La stratégie énergétique de l’Union européenne fait face à l’épreuve des chiffres. Alors que Bruxelles multiplie les annonces pour réduire sa dépendance extérieure et isoler Moscou, les données consolidées pour l’année 2025, publiées par Eurostat et relayées par l’agence Anadolu, dessinent une réalité commerciale bien différente des objectifs politiques affichés. Le bilan annuel met en lumière une augmentation significative des flux entrants et une reconfiguration drastique des alliances gazières.
**Une dépendance accrue et une facture en hausse**
Loin de la sobriété annoncée, l’appétit de l’Europe pour le gaz naturel a connu un rebond marqué. Selon les statistiques officielles, le volume total de gaz importé par les Vingt-Sept a bondi de 25,9 % en 2025 par rapport à l’année précédente. Cette hausse de la demande s’accompagne d’un alourdissement de la facture énergétique, la valeur de ces importations ayant progressé de 36,1 % sur la même période.
Cette dynamique profite à l’ensemble des fournisseurs, mais elle consacre surtout la prédominance absolue d’un acteur : les États-Unis. D’après une étude de l’Institute for Energy Economics and Financial Analysis (IEEFA) citée dans le rapport, les importations de Gaz Naturel Liquéfié (GNL) américain ont grimpé de 61 % en un an. Washington assure désormais près de 60 % des approvisionnements européens en GNL. À titre de comparaison, la part américaine ne s’élevait qu’à 5 % en 2021, illustrant un basculement structurel de l’approvisionnement du continent.
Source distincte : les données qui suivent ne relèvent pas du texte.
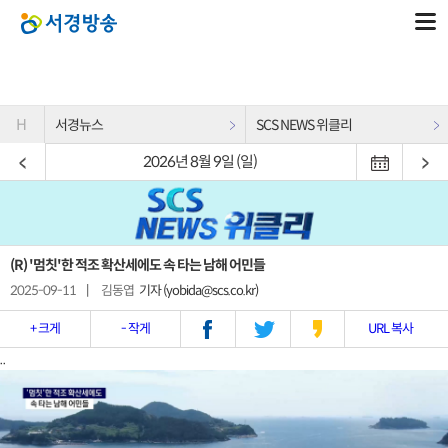
H
서경뉴스
SCS NEWS 위클리
2026년 8월 9일 (일)
(R) '멈칫'한 적조 확산세에도 속 타는 남해 어민들
2025-09-11
|
김동엽
기자 (yobida@scs.co.kr)
+ 크게
- 작게
URL 복사
..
**La persistance des flux russes malgré les sanctions**
Le rapport d’Eurostat éclaire également la situation complexe vis-à-vis de la Russie. Bien que l’Union européenne ait acté une stratégie de sortie progressive, visant un arrêt total des importations d’hydrocarbures russes d’ici 2027, Moscou demeure un fournisseur actif. En 2025, la Russie a représenté 12,7 % des volumes de GNL importés en Europe.
Le calendrier des sanctions prévoit pourtant un durcissement imminent. Le 19e paquet de sanctions adopté par l’UE interdit les nouveaux contrats d’importation de gaz russe dès le 1er janvier 2026. L’interdiction s’étendra aux contrats de court terme sur le GNL dès avril 2026, avant une prohibition totale incluant les contrats de long terme au 1er janvier 2027. Ces mesures visent à interdire tout achat, importation ou transfert de GNL exporté depuis la Russie.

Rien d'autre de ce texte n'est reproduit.